Filter the entries down to the lines containing "vault", and copy those lines.

- _Source material_
=== Section Start ===
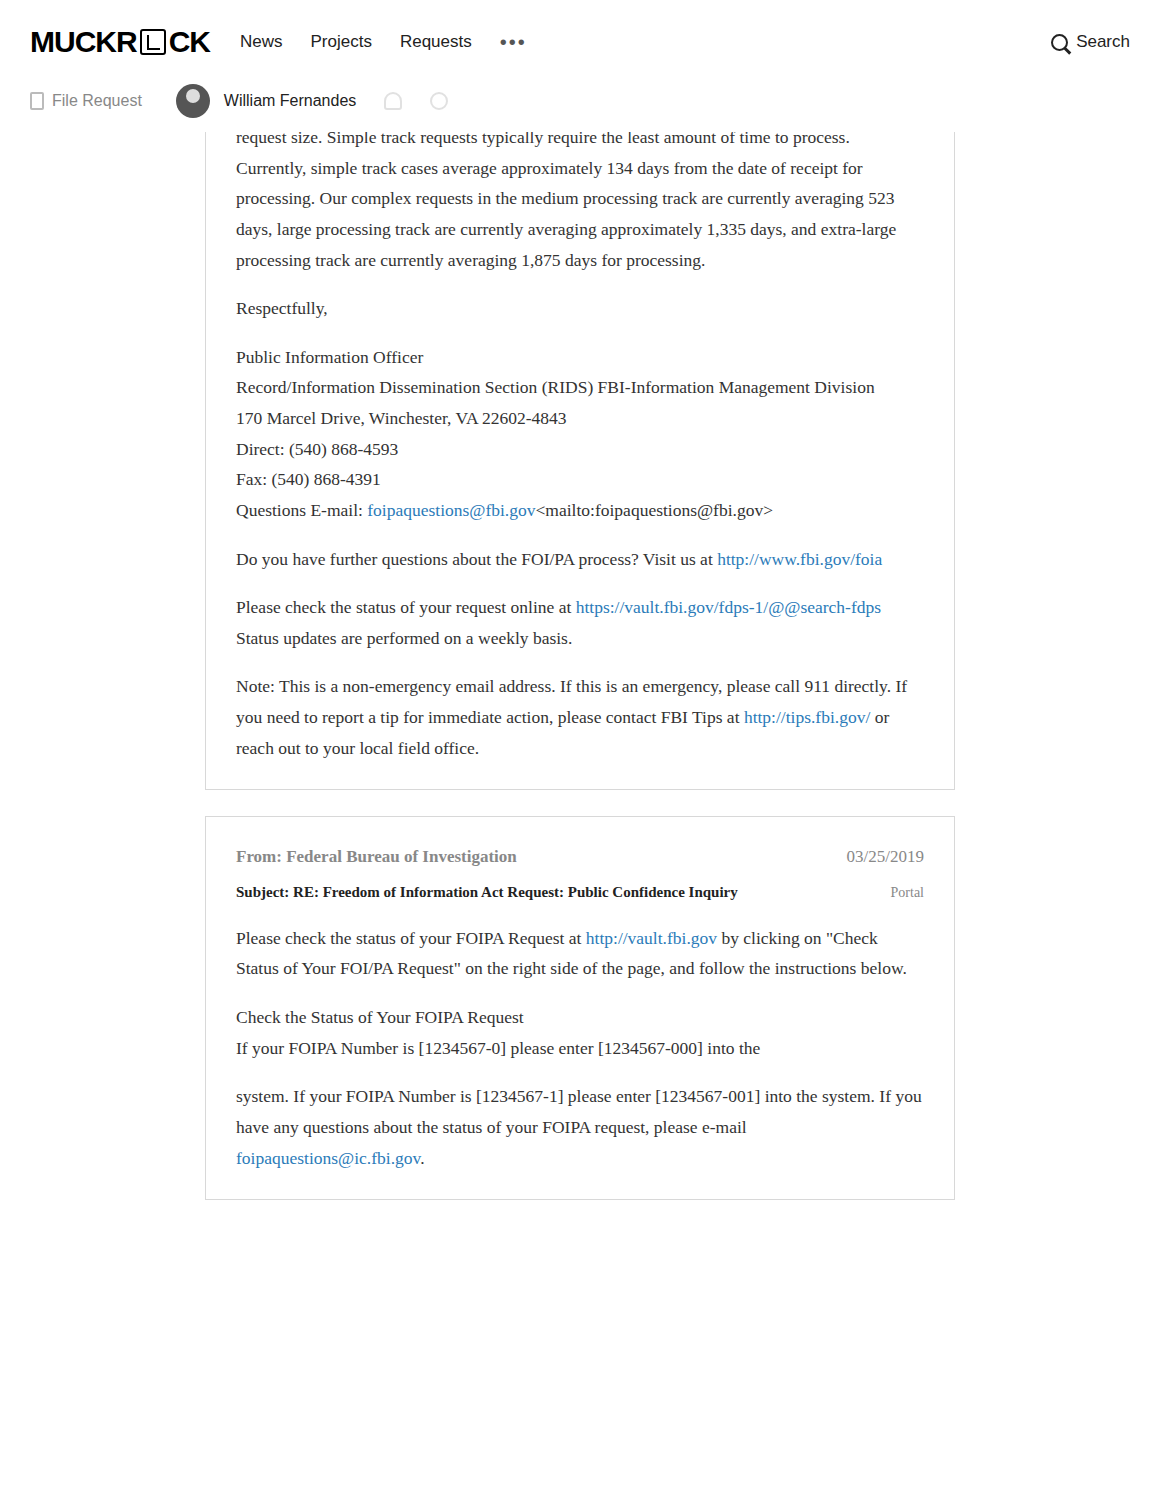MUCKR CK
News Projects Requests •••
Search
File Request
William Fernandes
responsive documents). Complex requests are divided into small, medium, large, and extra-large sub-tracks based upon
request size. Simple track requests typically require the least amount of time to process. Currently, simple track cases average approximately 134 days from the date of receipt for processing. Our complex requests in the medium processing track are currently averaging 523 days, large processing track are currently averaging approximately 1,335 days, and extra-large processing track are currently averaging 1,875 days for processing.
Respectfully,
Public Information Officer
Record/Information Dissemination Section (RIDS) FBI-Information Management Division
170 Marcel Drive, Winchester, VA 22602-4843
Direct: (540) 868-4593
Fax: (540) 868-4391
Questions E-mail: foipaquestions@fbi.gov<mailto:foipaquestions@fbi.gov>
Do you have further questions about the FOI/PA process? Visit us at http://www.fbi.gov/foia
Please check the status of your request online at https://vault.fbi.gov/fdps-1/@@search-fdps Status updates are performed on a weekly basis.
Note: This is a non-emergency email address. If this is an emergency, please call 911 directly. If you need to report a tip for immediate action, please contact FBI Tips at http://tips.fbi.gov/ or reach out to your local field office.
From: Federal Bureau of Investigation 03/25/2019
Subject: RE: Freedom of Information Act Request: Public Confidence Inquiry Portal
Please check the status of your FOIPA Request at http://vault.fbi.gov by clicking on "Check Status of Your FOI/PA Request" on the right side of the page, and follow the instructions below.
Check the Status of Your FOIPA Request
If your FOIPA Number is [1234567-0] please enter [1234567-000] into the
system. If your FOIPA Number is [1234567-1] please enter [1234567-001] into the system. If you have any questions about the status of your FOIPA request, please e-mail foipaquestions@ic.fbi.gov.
=== Section End ===
- _Solution to the exercise_
Please check the status of your request online at https://vault.fbi.gov/fdps-1/@@search-fdps Status updates are performed on a weekly basis.
Please check the status of your FOIPA Request at http://vault.fbi.gov by clicking on "Check Status of Your FOI/PA Request" on the right side of the page, and follow the instructions below.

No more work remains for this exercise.